You’re welcome to suggest meaningful alternatives and show how to calculate the information content of sequences of DNA, sequences of electric impulses in copper wire, sequences of light pulses in optical wires, and so on.
Suggest the theory of information you would use and give an example of how you would calculate information content in DNA (like the protein-coding region of human cytochrome c), the positions of magnets on a hard-drive, and so on.
Hence the arrangement or sequence really does contain information. You might have to do work to get that information out, but then it really is there.
Do bar codes contain information? I think they do. I also think tree rings, ice cores, lake varves, and Fraunhofer lines contain information. Whether we understand that information intrinsicly, or we have to do work to understand that information, is besides the point. There is information there.
Just like a book written in an ancient and extinct language contains information even if no one is around who understands the language it is written in.
If you don’t think tree rings contain information but only “conveys” it, then neither does DNA.
Now you’re just assuming there’s a creator of the “machine”. Your whole OP is one giant assertion.
Yep.
You didn’t explain it, you asserted it.

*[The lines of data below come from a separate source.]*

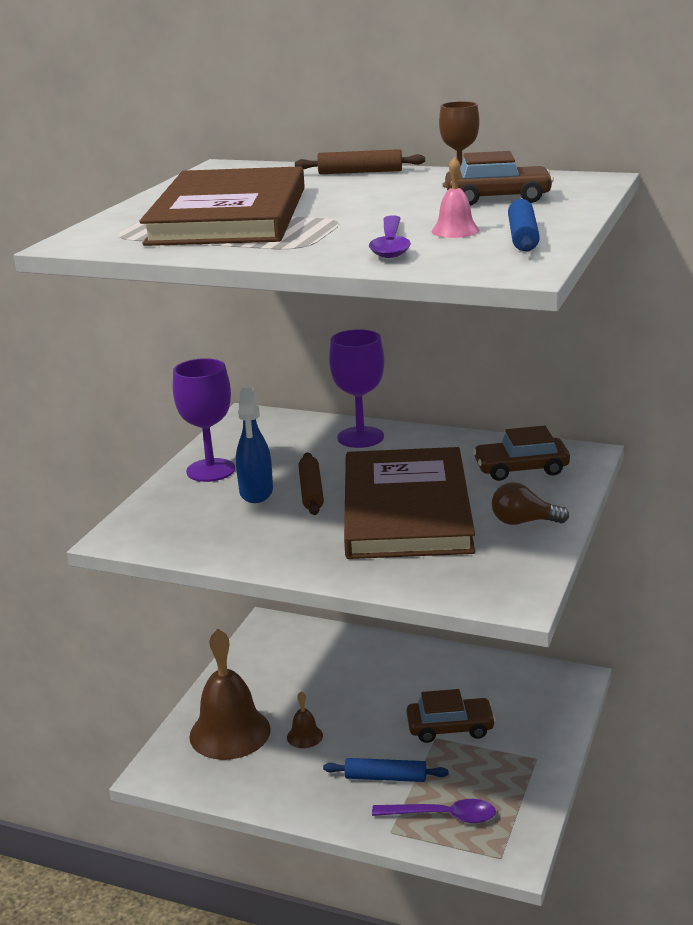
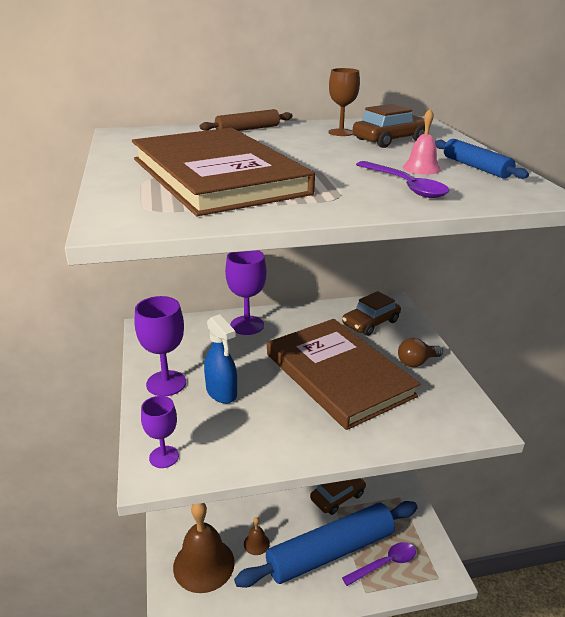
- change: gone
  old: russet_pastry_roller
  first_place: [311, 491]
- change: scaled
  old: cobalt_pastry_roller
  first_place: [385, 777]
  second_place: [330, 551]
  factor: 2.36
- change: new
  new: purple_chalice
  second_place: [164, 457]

I can assert just as you can: Data can be information.
As opposed to being information? A meaningless distinction.
That’s just more assertion.
Your ability to link an article on information doesn’t mean you are correctly applying the definition therein. You are claming information is always created by an intelligent agent, and can’t evolve, but nothing of that sort is supported by anything stated in the link you give.
As usual you are entirely assertion, zero logic or evidence.
Rumraket,
I am not excluding this evidence. We all know it is an argument from analogy.
Entropy,
Yes. Billions of living organisms with no evidence of a designer inside our space-time, and no evidence of a simple to complex model that could explain this without a designer.

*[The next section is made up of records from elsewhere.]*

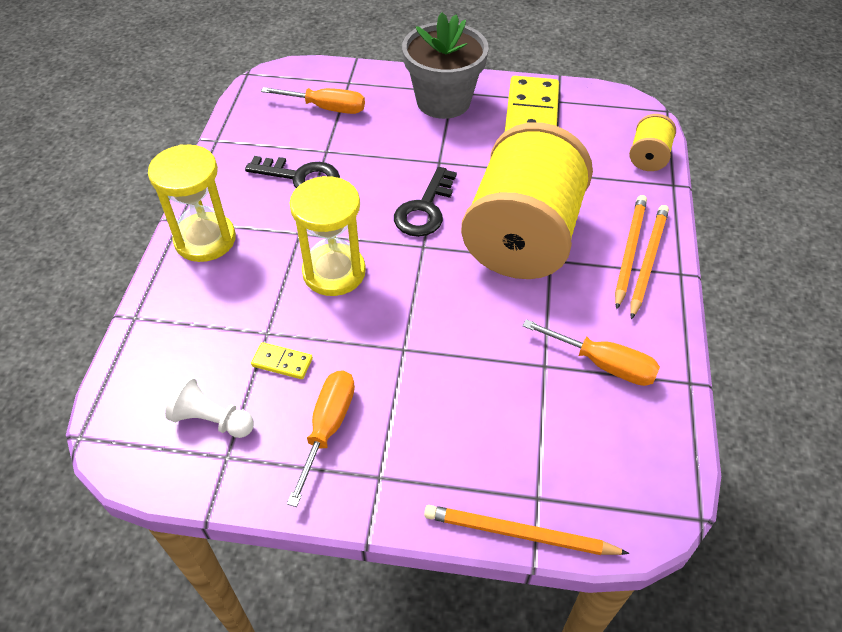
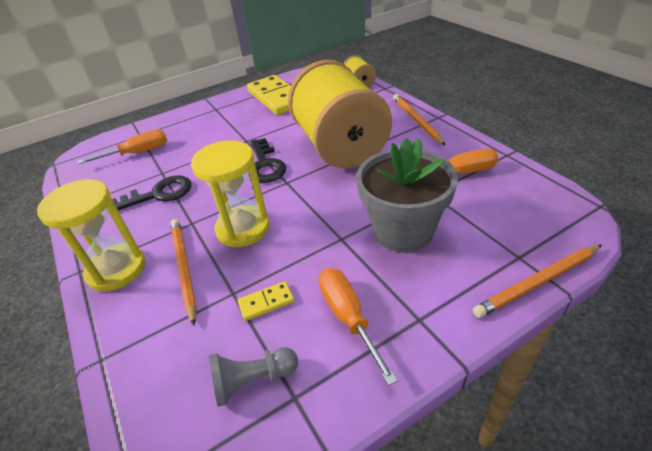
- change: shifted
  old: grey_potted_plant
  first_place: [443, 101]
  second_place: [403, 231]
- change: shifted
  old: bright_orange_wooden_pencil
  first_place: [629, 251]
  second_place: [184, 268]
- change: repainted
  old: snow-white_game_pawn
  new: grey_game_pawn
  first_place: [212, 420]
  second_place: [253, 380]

Simple analogy: If I see a dead body in a room with a knife in the middle of his back and no one is in the room I would infer murder from someone outside the room.
Nope. It would still mislead the audience into thinking that things happened without regard to their effect on fitness. Population genetics theory says otherwise, loudly.
PS Thanks for correcting me on which “Bill” you meant. But your description of their position still leaves out what happens when there are different fitnesses of different genotypes.